Classes offered include tai chi and pain management.

The senior-services program offers transportation, too.

“We do a lot of transportation, whether it’s dialysis patients to the clinic; heck, sometimes it’s just socialization — getting somebody [out]. I think back to my mom and what she would have wanted,” Vogler said. Her mother died in 2003.

“She had moved to Maumelle and was able to get into her own space, and she was loving life. At the same time, there was a limit of activities she felt she could do,”

Vogler said.

“A lot of the input I had [in forming the Senior Services Department] was not only from the Recreation and Parks job, but I was part of that sandwich generation, with young kids at home and a mom who needed social interaction … needs I couldn’t always meet,” she said.

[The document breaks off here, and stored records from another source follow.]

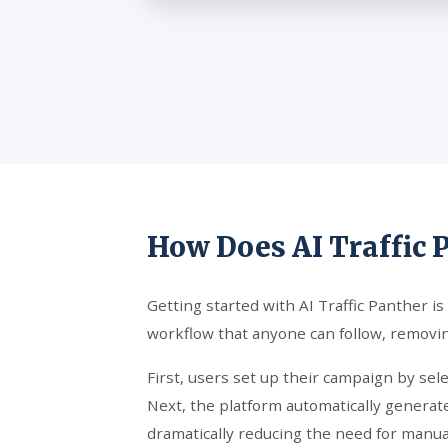
How Does AI Traffic 
Getting started with AI Traffic Panther is
workflow that anyone can follow, removin
First, users set up their campaign by sel
Next, the platform automatically generate
dramatically reducing the need for manual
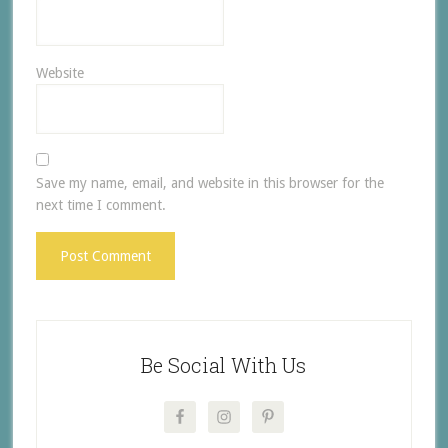
Website
Save my name, email, and website in this browser for the
next time I comment.
Be Social With Us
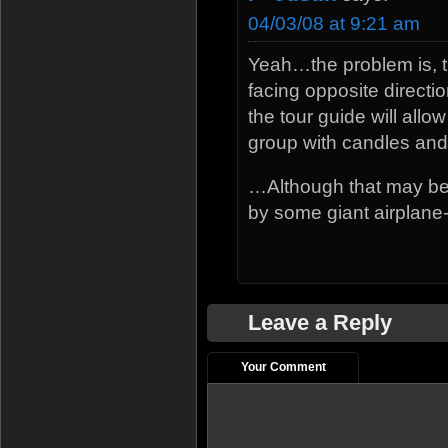
04/03/08 at 9:21 am
Yeah…the problem is, t
facing opposite directi
the tour guide will all
group with candles and 
…Although that may be 
by some giant airplane
Leave a Reply
Your Comment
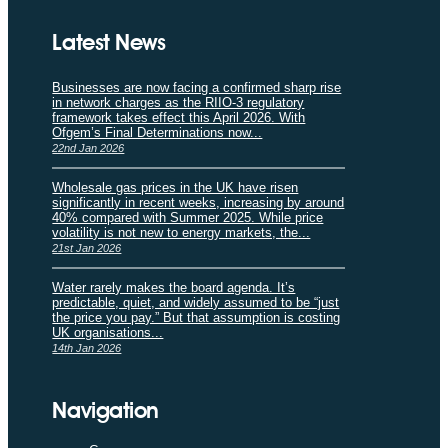
Latest News
Businesses are now facing a confirmed sharp rise
in network charges as the RIIO-3 regulatory
framework takes effect this April 2026. With
Ofgem’s Final Determinations now...
22nd Jan 2026
Wholesale gas prices in the UK have risen
significantly in recent weeks, increasing by around
40% compared with Summer 2025. While price
volatility is not new to energy markets, the...
21st Jan 2026
Water rarely makes the board agenda. It’s
predictable, quiet, and widely assumed to be “just
the price you pay.” But that assumption is costing
UK organisations...
14th Jan 2026
Navigation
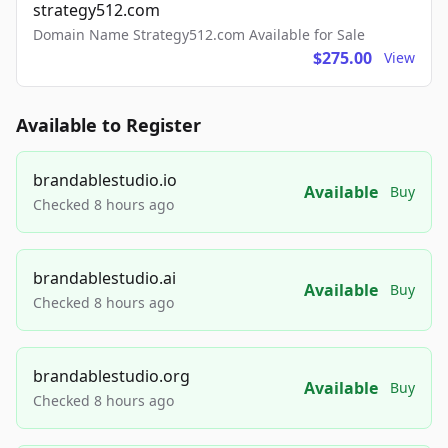
strategy512.com
Domain Name Strategy512.com Available for Sale
$275.00
View
Available to Register
brandablestudio.io
Available
Buy
Checked 8 hours ago
brandablestudio.ai
Available
Buy
Checked 8 hours ago
brandablestudio.org
Available
Buy
Checked 8 hours ago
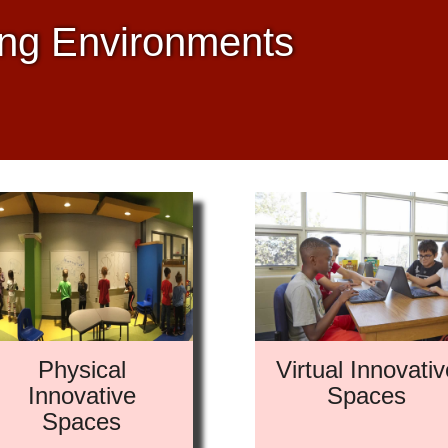
ing Environments
Physical
Virtual Innovativ
Innovative
Spaces
Spaces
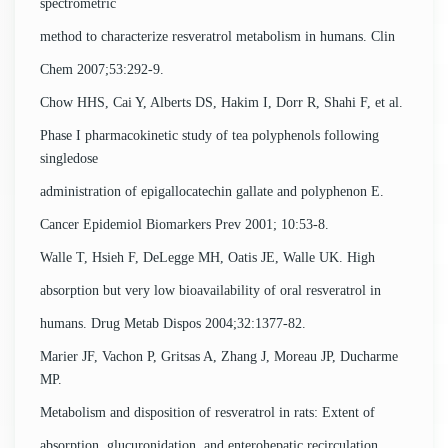
spectrometric
method to characterize resveratrol metabolism in humans. Clin
Chem 2007;53:292-9.
Chow HHS, Cai Y, Alberts DS, Hakim I, Dorr R, Shahi F, et al.
Phase I pharmacokinetic study of tea polyphenols following
singledose
administration of epigallocatechin gallate and polyphenon E.
Cancer Epidemiol Biomarkers Prev 2001; 10:53-8.
Walle T, Hsieh F, DeLegge MH, Oatis JE, Walle UK. High
absorption but very low bioavailability of oral resveratrol in
humans. Drug Metab Dispos 2004;32:1377-82.
Marier JF, Vachon P, Gritsas A, Zhang J, Moreau JP, Ducharme
MP.
Metabolism and disposition of resveratrol in rats: Extent of
absorption, glucuronidation, and enterohepatic recirculation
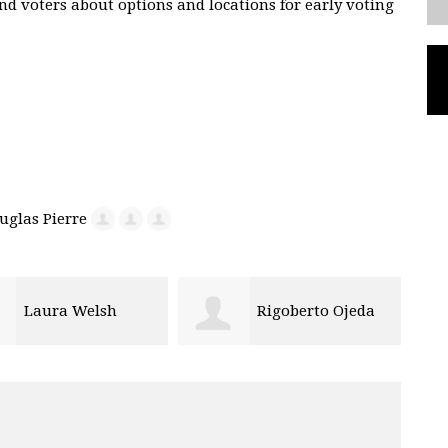
nd voters about options and locations for early voting
Rigoberto Ojeda
Maya Fletcher-Bai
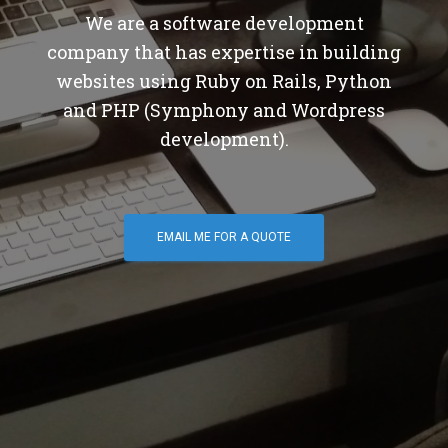
We are a software development
company that has expertise in building
websites using Ruby on Rails, Python
and PHP (Symphony and Wordpress
development).
EMAIL ME FOR A QUOTE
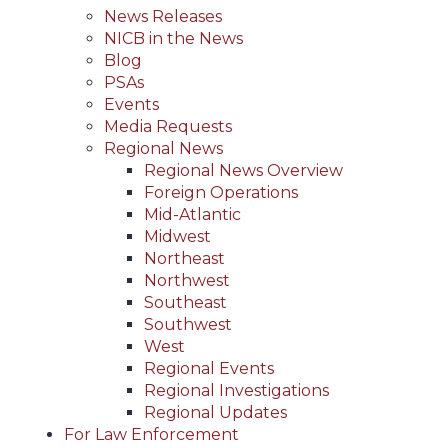
News Releases
NICB in the News
Blog
PSAs
Events
Media Requests
Regional News
Regional News Overview
Foreign Operations
Mid-Atlantic
Midwest
Northeast
Northwest
Southeast
Southwest
West
Regional Events
Regional Investigations
Regional Updates
For Law Enforcement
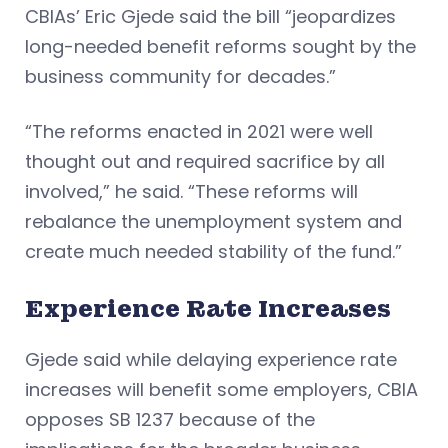
CBIAs’ Eric Gjede said the bill “jeopardizes
long-needed benefit reforms sought by the
business community for decades.”
“The reforms enacted in 2021 were well
thought out and required sacrifice by all
involved,” he said. “These reforms will
rebalance the unemployment system and
create much needed stability of the fund.”
Experience Rate Increases
Gjede said while delaying experience rate
increases will benefit some employers, CBIA
opposes SB 1237 because of the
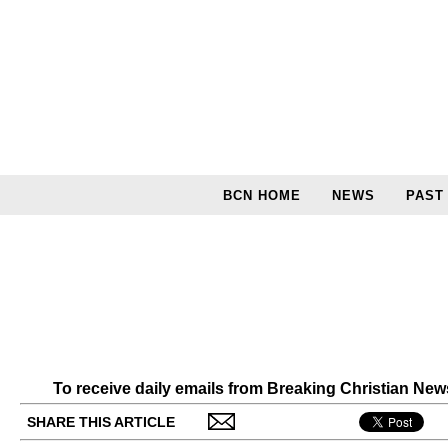
BCN HOME
NEWS
PAST
To receive daily emails from Breaking Christian Ne
SHARE THIS ARTICLE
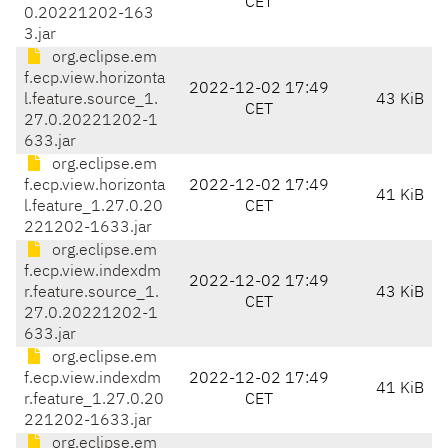
CET
0.20221202-163
3.jar
org.eclipse.em
f.ecp.view.horizonta
2022-12-02 17:49
l.feature.source_1.
43 KiB
CET
27.0.20221202-1
633.jar
org.eclipse.em
f.ecp.view.horizonta
2022-12-02 17:49
41 KiB
l.feature_1.27.0.20
CET
221202-1633.jar
org.eclipse.em
f.ecp.view.indexdm
2022-12-02 17:49
r.feature.source_1.
43 KiB
CET
27.0.20221202-1
633.jar
org.eclipse.em
f.ecp.view.indexdm
2022-12-02 17:49
41 KiB
r.feature_1.27.0.20
CET
221202-1633.jar
org.eclipse.em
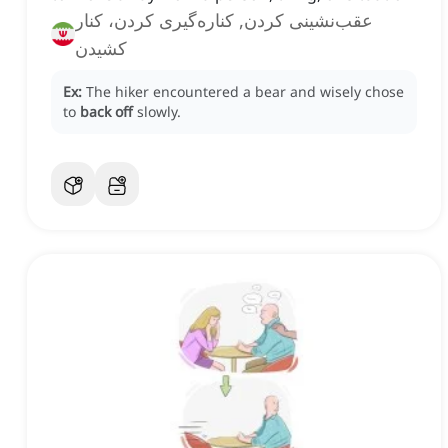
عقب‌نشینی کردن, کناره‌گیری کردن، کنار
کشیدن
Ex:
The hiker encountered a bear and wisely chose
to
back off
slowly.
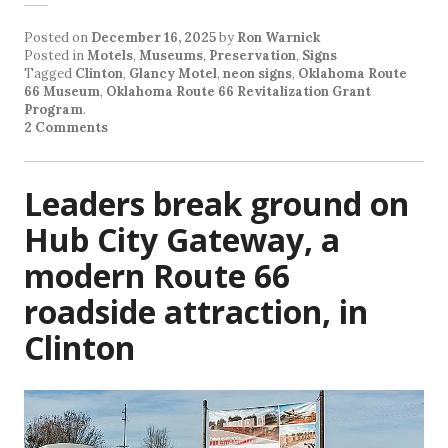
Posted on
December 16, 2025
by
Ron Warnick
Posted in
Motels
,
Museums
,
Preservation
,
Signs
Tagged
Clinton
,
Glancy Motel
,
neon signs
,
Oklahoma Route
66 Museum
,
Oklahoma Route 66 Revitalization Grant
Program
.
2 Comments
Leaders break ground on
Hub City Gateway, a
modern Route 66
roadside attraction, in
Clinton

“I was trying to help my mom at the same time as raising my kids” Vogler said. “My stay-at-home mom was a huge volunteer with Meals on Wheels. She would unofficially adopt some of these ladies, and I have memories of spending times with my mother and some of these ladies. I have memories of baking bread and saving the potato water, because that’s what you did.

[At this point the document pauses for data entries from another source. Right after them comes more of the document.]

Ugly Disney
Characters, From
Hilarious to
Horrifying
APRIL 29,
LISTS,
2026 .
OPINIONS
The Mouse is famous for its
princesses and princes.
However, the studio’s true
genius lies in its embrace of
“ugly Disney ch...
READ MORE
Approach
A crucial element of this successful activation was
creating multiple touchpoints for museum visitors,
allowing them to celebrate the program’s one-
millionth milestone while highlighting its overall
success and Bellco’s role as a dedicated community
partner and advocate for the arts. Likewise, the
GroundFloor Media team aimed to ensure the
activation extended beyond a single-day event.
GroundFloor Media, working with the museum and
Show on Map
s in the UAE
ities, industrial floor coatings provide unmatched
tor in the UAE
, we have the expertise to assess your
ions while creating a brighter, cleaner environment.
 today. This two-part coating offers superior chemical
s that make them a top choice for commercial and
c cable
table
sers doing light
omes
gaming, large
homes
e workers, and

“Even though she didn’t have a paid position, I grew up seeing her volunteer. I think she got as much out of it as they probably did.”

Heaps said he’s seen his mother contribute a lot to the city, and the Maumelle Center on the Lake is like a small business. He said she deserves the Person of the Year award, not only for opening the Maumelle Center on the Lake and growing its membership, but for “years of work accumulating up to this.”

Vogler said her mother taught her that it’s important to make “wherever you are better — to give back. Sometimes people want to give overseas, but sometimes you need to look in your backyard. Not that giving overseas is bad, but we have needs here.”

Her passion is giving back to seniors.

“I enjoy helping them. I enjoy that I have the opportunity to come to work and make a difference,” she said. “That’s my favorite part.”